Having stated that Trinitas is distinctly different in how and what we teach, let us now consider why we teach. We say that a Trinitas education is not only classical but also Christ-centered. What we mean by Christ-centered is that we teach all subjects as an integrated whole with the Scriptures at the center. We do this because we aim to help students develop a biblical worldview. We teach that there is no knowledge or understanding or wisdom apart from God.
Education founded on humanism or relativism or anything apart from the God of the universe is like a house built on sand—it simply cannot stand. Because we teach all subjects as an integrated whole with the Scriptures at the center, we have a standard by which we can measure all things. Because we believe in the absolute truth of Scripture, we can discern between truth, beauty, and goodness on the one hand and the counterfeit offered by the world on the other. Not only does this way of thinking give us the freedom and the filter to read men such as Rousseau and Hitler, but it spills over into our every action and causes us to desire a culture of truth, beauty, and goodness around us.
This is exactly the culture we seek to create at Trinitas, a culture based on grace and charity toward one another as we live in community together, breathing each other’s air and bearing each other’s burdens.

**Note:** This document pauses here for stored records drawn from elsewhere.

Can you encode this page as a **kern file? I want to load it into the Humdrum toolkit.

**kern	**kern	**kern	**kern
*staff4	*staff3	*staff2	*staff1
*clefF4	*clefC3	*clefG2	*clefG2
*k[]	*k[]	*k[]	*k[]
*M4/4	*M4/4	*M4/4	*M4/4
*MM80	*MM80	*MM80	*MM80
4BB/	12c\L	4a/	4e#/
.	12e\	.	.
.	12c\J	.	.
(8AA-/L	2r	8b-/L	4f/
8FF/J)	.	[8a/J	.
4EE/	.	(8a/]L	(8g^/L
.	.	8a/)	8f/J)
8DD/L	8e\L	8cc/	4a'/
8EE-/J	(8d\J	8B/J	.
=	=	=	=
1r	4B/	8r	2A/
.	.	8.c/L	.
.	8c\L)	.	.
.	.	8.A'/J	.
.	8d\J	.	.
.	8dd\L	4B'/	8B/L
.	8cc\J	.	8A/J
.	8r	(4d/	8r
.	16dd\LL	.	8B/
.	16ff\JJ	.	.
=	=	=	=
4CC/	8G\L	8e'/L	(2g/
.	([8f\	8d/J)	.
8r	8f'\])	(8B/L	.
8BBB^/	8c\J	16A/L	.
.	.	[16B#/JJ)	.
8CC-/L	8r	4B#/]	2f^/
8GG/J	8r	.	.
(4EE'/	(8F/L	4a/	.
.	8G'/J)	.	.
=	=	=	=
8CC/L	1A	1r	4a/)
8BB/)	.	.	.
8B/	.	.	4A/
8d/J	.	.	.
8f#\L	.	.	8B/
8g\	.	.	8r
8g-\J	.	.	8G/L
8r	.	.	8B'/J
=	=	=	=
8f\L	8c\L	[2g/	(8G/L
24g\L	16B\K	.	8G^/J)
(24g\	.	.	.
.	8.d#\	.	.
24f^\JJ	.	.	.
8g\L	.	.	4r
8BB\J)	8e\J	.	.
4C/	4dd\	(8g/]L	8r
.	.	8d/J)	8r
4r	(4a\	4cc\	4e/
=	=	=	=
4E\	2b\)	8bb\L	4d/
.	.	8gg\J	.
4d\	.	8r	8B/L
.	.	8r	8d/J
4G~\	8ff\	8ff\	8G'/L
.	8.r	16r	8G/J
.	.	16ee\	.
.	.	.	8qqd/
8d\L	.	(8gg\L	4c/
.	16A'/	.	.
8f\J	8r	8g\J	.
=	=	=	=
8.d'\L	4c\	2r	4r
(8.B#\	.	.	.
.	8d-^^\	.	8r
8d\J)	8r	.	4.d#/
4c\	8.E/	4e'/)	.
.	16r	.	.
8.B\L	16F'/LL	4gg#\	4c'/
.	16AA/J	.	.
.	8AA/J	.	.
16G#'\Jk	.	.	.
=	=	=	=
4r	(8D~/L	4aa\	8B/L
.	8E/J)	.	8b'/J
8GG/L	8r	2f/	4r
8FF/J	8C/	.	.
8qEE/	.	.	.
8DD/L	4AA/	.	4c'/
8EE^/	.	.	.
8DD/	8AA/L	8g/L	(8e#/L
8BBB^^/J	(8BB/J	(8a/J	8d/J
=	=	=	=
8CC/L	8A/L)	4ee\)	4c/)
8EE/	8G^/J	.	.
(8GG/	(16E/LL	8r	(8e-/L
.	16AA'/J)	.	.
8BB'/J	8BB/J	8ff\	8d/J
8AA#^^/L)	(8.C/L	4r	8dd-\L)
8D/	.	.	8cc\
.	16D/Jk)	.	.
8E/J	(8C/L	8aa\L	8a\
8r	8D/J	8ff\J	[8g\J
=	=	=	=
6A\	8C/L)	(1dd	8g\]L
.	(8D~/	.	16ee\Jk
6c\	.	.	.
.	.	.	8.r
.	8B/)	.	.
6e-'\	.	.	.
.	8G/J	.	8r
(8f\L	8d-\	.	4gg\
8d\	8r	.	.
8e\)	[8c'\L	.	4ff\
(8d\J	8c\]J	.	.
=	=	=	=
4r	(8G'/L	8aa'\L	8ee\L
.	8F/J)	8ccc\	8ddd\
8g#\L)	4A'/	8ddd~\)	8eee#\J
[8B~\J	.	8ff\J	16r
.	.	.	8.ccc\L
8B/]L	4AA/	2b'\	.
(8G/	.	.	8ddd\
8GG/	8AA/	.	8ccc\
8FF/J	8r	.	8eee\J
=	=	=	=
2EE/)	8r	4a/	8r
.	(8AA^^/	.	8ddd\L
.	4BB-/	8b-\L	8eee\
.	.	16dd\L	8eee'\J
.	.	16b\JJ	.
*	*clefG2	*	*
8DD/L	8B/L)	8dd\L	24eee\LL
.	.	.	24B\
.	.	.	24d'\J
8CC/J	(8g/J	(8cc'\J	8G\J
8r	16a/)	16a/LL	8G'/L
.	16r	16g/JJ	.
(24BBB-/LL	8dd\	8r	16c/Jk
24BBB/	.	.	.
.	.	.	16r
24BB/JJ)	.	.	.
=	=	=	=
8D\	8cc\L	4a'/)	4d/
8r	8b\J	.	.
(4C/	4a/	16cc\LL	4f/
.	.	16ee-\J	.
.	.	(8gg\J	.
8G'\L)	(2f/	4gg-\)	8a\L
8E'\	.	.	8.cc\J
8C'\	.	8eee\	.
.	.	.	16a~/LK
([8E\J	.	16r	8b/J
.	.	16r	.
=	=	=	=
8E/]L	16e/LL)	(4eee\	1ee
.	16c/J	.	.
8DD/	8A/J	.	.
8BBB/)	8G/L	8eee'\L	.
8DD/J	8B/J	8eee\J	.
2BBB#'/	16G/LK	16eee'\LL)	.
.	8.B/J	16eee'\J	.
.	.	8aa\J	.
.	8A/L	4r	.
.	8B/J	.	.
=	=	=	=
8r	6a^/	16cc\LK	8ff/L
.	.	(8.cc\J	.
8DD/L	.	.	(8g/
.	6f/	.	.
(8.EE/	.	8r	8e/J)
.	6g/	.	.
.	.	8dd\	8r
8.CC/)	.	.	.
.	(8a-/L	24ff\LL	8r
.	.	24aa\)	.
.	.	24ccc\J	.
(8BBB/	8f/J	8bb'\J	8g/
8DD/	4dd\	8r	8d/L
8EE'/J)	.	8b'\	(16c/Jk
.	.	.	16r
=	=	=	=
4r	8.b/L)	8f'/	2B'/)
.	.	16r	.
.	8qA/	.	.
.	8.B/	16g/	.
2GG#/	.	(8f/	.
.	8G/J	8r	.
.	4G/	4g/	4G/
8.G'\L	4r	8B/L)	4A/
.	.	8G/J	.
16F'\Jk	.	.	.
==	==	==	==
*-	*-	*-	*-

It plays out every day in these classrooms and in these halls. It spills out onto the playground and the athletic fields. You see it in students encouraging one another to lift their voices in song during morning meeting; in spontaneous Psalm-singing in the halls between classes; in a boy helping his classmate pick up her spilled Latin card box; in a sixth-grade girl helping a kindergartner microwave his lunch; and in the captain of the volleyball team telling a player not to worry about a shot she missed. Now you, yourselves, know how these scenes I’ve just mentioned might have been different in a government school, but I dare not draw a direct comparison—this is the part that should be self-explanatory. So when you consider what happens here as compared to what might happen elsewhere, it becomes obvious that the why we teach creates a culture at Trinitas that is distinctly different, distinctly Christ-centered. And this difference comes not from any good in us, but by the grace of God as we seek to honor Him in what we are doing here.
So there you have it: Trinitas is distinctly different in our classical pedagogy, in our classical content, and in our Christ-centered instruction; and all of these things contribute to our distinctly different Christ-centered culture. But we don’t set out to be different so that we can have something to say on our billboards and yard signs. Nor do we set out to be different just so that we can maintain peace in this building or order in the classroom; though, those things are valuable too. We set out to be different because as Christians God has called us to something different.
We cultivate that very Christian, that very different culture here, not so that we can keep it all locked up in this building, but so that we can release it into the world like salt and light or like flowers that, though they may be hidden, bring a sweet aroma wherever they are placed. Our hope is that this place would turn inside out at the end of every school day and that this distinctly different, distinctly Christian culture would spill out into the world, making it a sweeter place to be. What should you look for in a Christian school? Pedagogy, content, and culture that don’t just win the school for Christ, but win the world for Christ.